Try it: Take each line of the records below that contains the string "Document" and copy it.

═════ Data extracts ═════

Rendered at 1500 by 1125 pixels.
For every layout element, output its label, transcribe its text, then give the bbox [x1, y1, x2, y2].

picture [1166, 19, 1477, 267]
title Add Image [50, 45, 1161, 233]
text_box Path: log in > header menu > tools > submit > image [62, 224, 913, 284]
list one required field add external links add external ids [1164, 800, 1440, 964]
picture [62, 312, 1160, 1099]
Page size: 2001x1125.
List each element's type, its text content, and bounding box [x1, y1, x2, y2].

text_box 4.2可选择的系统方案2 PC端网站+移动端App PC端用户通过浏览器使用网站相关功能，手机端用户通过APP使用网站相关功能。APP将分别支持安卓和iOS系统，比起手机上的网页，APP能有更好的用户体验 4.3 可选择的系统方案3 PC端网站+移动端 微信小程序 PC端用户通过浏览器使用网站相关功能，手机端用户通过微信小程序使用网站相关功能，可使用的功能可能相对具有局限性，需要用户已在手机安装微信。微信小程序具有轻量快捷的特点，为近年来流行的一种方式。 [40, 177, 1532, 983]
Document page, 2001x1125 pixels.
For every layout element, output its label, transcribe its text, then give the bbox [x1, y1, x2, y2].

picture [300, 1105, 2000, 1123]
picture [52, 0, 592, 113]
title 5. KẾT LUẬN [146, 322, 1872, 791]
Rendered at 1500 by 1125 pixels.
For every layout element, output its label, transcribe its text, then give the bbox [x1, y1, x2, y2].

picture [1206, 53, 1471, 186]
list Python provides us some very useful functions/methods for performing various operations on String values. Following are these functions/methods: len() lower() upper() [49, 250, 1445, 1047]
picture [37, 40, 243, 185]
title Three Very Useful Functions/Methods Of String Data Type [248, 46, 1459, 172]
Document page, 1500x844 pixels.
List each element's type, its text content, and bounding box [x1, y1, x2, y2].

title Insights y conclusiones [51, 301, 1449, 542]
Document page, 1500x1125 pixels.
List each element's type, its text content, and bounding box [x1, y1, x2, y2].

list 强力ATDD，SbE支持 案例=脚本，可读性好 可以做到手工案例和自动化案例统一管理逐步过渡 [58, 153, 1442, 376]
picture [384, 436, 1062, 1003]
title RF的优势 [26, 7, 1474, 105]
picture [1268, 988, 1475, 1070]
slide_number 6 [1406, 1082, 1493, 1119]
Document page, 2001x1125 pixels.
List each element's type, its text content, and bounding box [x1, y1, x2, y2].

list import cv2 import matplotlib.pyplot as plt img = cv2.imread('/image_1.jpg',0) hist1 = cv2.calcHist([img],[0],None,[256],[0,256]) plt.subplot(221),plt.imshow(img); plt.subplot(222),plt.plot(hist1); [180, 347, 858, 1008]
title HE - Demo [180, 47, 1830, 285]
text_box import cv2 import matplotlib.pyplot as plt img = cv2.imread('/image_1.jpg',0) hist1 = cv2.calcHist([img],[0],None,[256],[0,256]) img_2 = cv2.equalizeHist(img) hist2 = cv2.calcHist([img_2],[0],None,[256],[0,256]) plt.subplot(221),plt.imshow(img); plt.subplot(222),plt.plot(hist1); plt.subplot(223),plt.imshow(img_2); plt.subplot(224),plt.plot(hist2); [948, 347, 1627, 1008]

═════

Answer:
Document page, 2001x1125 pixels.
Document page, 1500x844 pixels.
Document page, 1500x1125 pixels.
Document page, 2001x1125 pixels.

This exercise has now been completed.